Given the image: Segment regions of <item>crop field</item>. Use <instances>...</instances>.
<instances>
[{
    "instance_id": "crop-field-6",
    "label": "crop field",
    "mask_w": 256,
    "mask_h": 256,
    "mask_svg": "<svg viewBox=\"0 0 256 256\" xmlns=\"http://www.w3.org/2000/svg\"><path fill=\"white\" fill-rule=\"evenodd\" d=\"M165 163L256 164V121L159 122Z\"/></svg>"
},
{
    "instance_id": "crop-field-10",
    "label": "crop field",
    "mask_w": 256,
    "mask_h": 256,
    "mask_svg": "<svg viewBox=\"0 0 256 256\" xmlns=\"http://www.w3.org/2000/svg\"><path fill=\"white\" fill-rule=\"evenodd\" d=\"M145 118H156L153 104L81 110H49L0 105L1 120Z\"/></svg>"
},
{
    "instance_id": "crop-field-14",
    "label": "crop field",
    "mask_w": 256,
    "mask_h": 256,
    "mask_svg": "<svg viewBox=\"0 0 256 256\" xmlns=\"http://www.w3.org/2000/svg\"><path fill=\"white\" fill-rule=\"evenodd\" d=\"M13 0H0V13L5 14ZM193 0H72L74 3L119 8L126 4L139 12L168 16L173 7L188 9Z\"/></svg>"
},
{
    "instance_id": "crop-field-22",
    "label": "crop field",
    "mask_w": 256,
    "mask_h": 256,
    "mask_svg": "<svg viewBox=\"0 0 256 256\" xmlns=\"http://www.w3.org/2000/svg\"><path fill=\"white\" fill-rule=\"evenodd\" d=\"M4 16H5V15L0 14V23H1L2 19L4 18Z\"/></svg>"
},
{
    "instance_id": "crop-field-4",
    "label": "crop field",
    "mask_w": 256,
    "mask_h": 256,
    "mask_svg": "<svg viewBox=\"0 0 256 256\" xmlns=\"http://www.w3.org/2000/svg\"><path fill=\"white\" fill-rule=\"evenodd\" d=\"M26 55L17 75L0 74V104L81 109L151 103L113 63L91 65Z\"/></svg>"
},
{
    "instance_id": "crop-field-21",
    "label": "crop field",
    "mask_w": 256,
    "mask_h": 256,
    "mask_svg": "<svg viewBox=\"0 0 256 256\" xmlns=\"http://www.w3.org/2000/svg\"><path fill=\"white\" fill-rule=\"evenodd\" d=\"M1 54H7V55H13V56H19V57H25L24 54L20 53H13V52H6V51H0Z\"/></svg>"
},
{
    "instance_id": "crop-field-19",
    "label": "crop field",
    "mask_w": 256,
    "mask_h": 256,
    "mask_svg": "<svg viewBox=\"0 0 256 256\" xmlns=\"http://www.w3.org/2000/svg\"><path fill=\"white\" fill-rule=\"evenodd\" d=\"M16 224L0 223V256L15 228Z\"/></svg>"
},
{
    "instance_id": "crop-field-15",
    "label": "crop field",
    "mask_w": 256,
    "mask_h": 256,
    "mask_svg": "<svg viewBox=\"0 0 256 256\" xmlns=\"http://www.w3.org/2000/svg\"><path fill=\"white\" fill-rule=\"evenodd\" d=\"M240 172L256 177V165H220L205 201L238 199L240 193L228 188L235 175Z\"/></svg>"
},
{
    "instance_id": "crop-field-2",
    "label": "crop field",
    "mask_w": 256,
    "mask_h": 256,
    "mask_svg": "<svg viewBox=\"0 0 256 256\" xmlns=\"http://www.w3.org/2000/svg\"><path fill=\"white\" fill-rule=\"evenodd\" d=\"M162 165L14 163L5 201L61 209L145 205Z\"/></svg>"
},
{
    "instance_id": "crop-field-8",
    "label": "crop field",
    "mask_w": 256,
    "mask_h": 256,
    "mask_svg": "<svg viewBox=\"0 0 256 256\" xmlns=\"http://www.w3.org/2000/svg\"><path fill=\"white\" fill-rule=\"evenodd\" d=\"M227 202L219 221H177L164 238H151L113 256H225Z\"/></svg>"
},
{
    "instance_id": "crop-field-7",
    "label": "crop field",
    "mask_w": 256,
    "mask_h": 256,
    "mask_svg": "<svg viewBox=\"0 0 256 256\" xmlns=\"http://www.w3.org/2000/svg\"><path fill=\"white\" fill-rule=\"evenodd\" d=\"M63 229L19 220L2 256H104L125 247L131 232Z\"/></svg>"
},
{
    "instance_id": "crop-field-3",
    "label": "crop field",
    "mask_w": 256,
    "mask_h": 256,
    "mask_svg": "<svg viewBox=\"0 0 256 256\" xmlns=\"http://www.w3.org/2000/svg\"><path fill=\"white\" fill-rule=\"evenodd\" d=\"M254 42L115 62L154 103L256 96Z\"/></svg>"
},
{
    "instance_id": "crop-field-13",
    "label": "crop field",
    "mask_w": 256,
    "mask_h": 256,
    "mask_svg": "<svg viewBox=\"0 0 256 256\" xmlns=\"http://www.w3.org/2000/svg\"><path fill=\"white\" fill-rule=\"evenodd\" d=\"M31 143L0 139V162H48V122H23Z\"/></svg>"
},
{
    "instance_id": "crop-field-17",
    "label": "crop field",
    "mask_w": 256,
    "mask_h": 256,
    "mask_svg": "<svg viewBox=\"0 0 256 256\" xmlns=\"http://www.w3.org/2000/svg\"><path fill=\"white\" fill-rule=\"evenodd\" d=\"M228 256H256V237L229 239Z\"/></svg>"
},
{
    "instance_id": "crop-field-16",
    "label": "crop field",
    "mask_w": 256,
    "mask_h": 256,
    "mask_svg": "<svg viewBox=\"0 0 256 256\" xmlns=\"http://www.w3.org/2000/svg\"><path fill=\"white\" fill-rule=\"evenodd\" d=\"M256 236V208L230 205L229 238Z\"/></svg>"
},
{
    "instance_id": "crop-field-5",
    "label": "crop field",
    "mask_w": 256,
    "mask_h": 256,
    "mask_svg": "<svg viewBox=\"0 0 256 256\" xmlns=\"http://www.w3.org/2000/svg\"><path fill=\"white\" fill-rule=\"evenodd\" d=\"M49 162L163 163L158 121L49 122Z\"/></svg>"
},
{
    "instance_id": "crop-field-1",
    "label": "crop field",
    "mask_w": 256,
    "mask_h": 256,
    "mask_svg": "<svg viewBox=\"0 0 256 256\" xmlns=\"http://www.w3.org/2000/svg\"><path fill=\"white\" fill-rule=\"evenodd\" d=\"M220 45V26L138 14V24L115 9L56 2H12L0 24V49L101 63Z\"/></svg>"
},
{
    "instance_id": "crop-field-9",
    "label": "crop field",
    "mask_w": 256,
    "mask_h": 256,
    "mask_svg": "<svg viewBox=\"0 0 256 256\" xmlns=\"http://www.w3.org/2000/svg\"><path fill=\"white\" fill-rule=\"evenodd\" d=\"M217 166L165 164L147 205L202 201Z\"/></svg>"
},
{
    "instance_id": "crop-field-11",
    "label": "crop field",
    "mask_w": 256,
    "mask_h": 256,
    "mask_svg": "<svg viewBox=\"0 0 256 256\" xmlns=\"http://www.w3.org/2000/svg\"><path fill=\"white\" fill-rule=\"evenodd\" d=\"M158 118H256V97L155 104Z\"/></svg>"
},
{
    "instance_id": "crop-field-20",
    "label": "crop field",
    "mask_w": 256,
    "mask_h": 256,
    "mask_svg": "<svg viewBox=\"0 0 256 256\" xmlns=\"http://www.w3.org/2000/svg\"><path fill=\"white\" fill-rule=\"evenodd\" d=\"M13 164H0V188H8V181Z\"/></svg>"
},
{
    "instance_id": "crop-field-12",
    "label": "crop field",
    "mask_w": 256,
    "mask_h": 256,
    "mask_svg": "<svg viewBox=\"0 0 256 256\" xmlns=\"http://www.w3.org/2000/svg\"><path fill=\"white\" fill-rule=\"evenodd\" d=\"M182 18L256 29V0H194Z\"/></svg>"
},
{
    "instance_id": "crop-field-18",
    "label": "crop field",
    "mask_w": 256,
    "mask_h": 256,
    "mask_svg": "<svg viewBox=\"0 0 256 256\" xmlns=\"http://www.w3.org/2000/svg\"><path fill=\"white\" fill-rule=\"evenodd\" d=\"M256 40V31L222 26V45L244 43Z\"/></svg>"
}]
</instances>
- - - - -
§ **Exercise description**
Identify every line in the records above that contains the string "instances" and copy each of those lines. Case counts.

§ **Response to the exercise**
Given the image: Segment regions of <item>crop field</item>. Use <instances>...</instances>.
<instances>
</instances>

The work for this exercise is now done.